*Extrait de la page*.
Antoine – Jeudi soir. Je devais sortir avec un ami, mais ça a été annulé. Je me rabats sur un moment seul, ce n’est pas si mal, ça fait du bien et ça ne m’arrive pas souvent. Je vais me contenter d’un rhum ou deux, d’une petite bouffe, et me taper une série et regarder plusieurs épisodes, parce que sinon je vais me mettre à penser.

À penser beaucoup trop. Je suis du genre à avoir de la difficulté à contrôler ou à gérer le flux des images, pensées, scénarios, impressions, sensations et interprétations qui roulent dans ma tête. Surtout les soirs où ma blonde sort avec ses amies… On se prévoit souvent nos sorties extra- couple en même temps, parce qu’on est soit avec nos enfants ou ensemble, et on maximise ainsi les possibilités de se voir en procédant de la sorte.

On a un agenda commun, mais une fois de temps en temps : pouf! J’apprends que ma blonde sort. Je m’organise quelque chose en même temps. Bon, si elle aimait aller jouer au bowling ou qu’elle tripait sur les sorties au musée, ça ne me chicoterait pas pour un sou, mais elle préfère aller danser. Et dans des endroits où il y a soixante braguettes pour une robe! Pis toutes les braguettes sont sur le mode cruise et ils n’ont qu’un but… pis ce n’est pas de s’informer sur l’état de santé de ma blonde, mettons!

*Consigne*. D'après l'extrait de la page, qu'est-ce qui compose le flux qu'Antoine a du mal à contrôler ou à gérer dans sa tête ? Énumérez chaque terme.

*Extrait des données*.
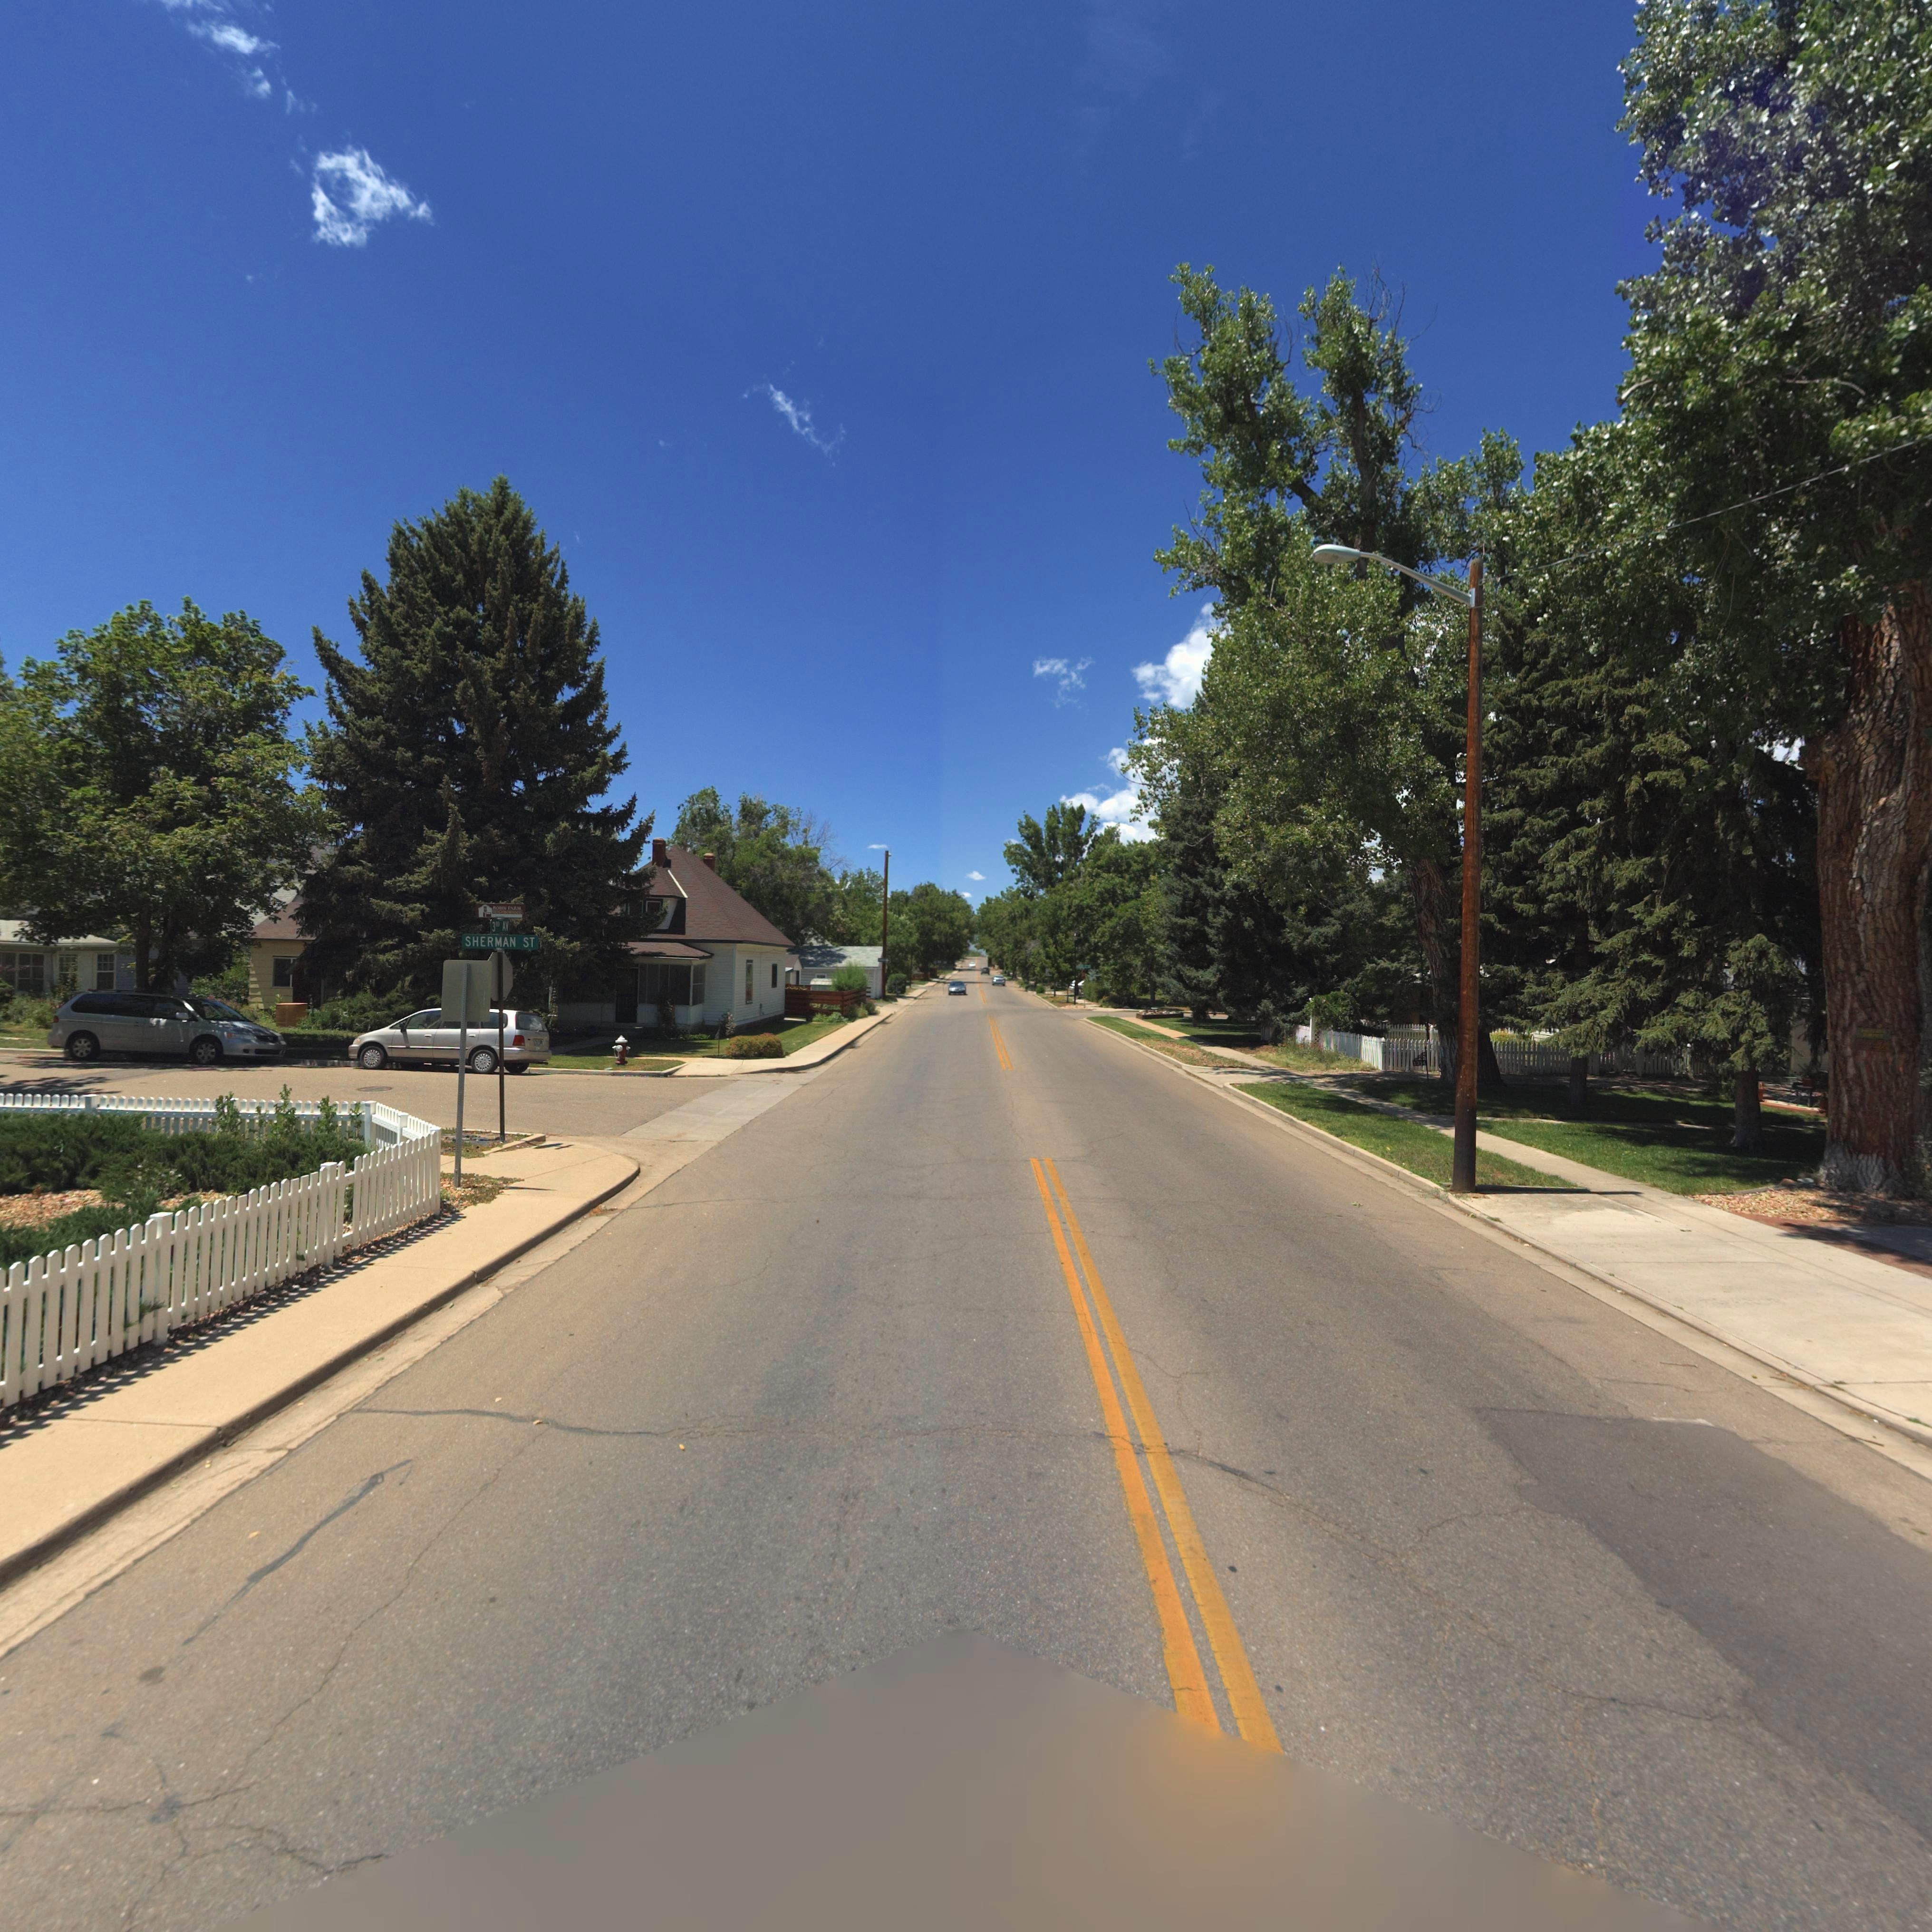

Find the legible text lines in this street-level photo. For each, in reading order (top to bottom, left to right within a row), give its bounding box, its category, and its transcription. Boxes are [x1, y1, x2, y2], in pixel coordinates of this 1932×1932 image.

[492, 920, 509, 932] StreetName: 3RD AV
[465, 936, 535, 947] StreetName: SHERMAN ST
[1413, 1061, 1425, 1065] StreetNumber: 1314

*Réponse*. Images, pensées, scénarios, impressions, sensations, interprétations.